Prime Minister Julia Gillard in Adelaide yesterday.
Gillard sells tax to LaTrobe Valley

The carbon price package has dragged Julia Gillard and Labor down to record depths in an Nielsen poll showing people don't believe the government's claims about compensation and want an early election.

Labor's two-party vote has fallen a further 2 points, leaving it trailing the Coalition by a massive 39-61 per cent. The ALP primary vote is down 1 point to 26 per cent - the lowest for either major party in the poll's 39-year-history. Over the past month, Tony Abbott has opened an 11-point lead as preferred prime minister - the first time he has been ahead of Ms Gillard. The government would be wiped out in a huge landslide if an election were held now.

In results that will send waves of fear through the government, approval for Ms Gillard's performance has tumbled another 3 points to 34 per cent, while her disapproval rating has jumped 3 to 62 per cent. The carbon plan has been given an unequivocal thumbs down, with 56 per cent of respondents opposed to a carbon price, 52 per cent rejecting the government's carbon price and compensation package, and 53 per cent believing it will leave them worse off.

More than half (56 per cent) say Ms Gillard has no mandate for her plan, and the same proportion want an early poll before the plan is introduced. Nearly half (47 per cent) think Bob Brown and the Greens are mainly responsible for the government's package. More than half (52 per cent) say an Abbott government should repeal the package while 43 per cent believe it should be left in place under a new government. Ms Gillard yesterday denied she had been ringing around to gauge backbench support for her failing leadership.

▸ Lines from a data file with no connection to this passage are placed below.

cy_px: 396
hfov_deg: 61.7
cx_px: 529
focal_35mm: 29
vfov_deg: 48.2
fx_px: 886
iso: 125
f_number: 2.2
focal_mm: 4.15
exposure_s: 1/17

The Coalition's primary vote is up 2 points to 51 per cent, while the Greens' is down 1 point to 11 per cent. Approval of Mr Abbott has risen a point to 47 per cent. His disapproval is down 2 points to 48 per cent. He leads as preferred prime minister at 51 per cent (up 5 points) to Ms Gillard's 40 per cent (down 6 points). Ms Gillard's approval rating is her worst so far and the lowest for a PM since Paul Keating's 34 per cent in March 1995.

The poll of 1400 people was taken between Thursday and Saturday. Pollster John Stirton said federal Labor was ''facing a wipeout on par with the NSW ALP's defeat in March'' Ms Gillard would be ''annihilated'' at the ballot box if she could not turn the carbon debate around, he said. Labor is doing best in Victoria, where it trails by 17 points on the primary vote, and worst in Queensland, where it trails by 35 points on primaries.

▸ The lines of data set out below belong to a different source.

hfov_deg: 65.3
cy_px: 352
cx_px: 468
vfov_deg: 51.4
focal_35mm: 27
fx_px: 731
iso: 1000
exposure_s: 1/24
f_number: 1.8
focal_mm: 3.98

Ms Gillard was on the back foot yesterday as she defended the government's $12 million TV advertising campaign, which started yesterday and will be accompanied by $13 million in spending on other information to sell the carbon price.

She said that wherever she had gone in the week since her carbon announcement ''people have been hungry for information''. She rejected suggestions she was breaking promises not to abuse taxpayer-funded advertising. Mr Abbott said: ''It's time to stop the spin and have a vote.''

Former prime minister John Howard and former treasurer Peter Costello entered the fray. Mr Howard, who planned to introduce an emissions trading scheme if he had been re-elected, said Australia was ''crazy'' to be going out ahead of the rest of the world. Admitting his government had said his proposal would provide a model for other nations, he said the whole basis of his policy had been the belief the rest of the world would be going in the same direction.

''But the whole scene has changed. In 2007 people were sort of almost dancing in the streets in favour of these measures. Since then, we've had the global financial crisis, we've had the collapse in Copenhagen. And the whole atmosphere of the debate has altered.''

But Ms Gillard said the government was not talking about leading the world. ''We're talking now about staying up with the rest of the world.''

Mr Costello told Channel Ten that while many people thought the carbon price was killing Ms Gillard, it was actually the other way round. ''I actually think that she's killing this''.

Ms Gillard rejected as ''completely untrue'' the proposition that in the last week of Parliament she had been checking her support in calls to MPs. ''

Asked the difference between now and when she took the leadership from Kevin Rudd, with polls not nearly as bad as hers, Ms Gillard said what Labor now had ''is me as Prime Minister, pursuing with determination a plan that the Labor team believes in''.

Mr Abbott said this was ''the last time to be putting our prosperity at risk'' with a new tax - retailing was going through a serious slump, consumer confidence was well down and the international situation was not strong.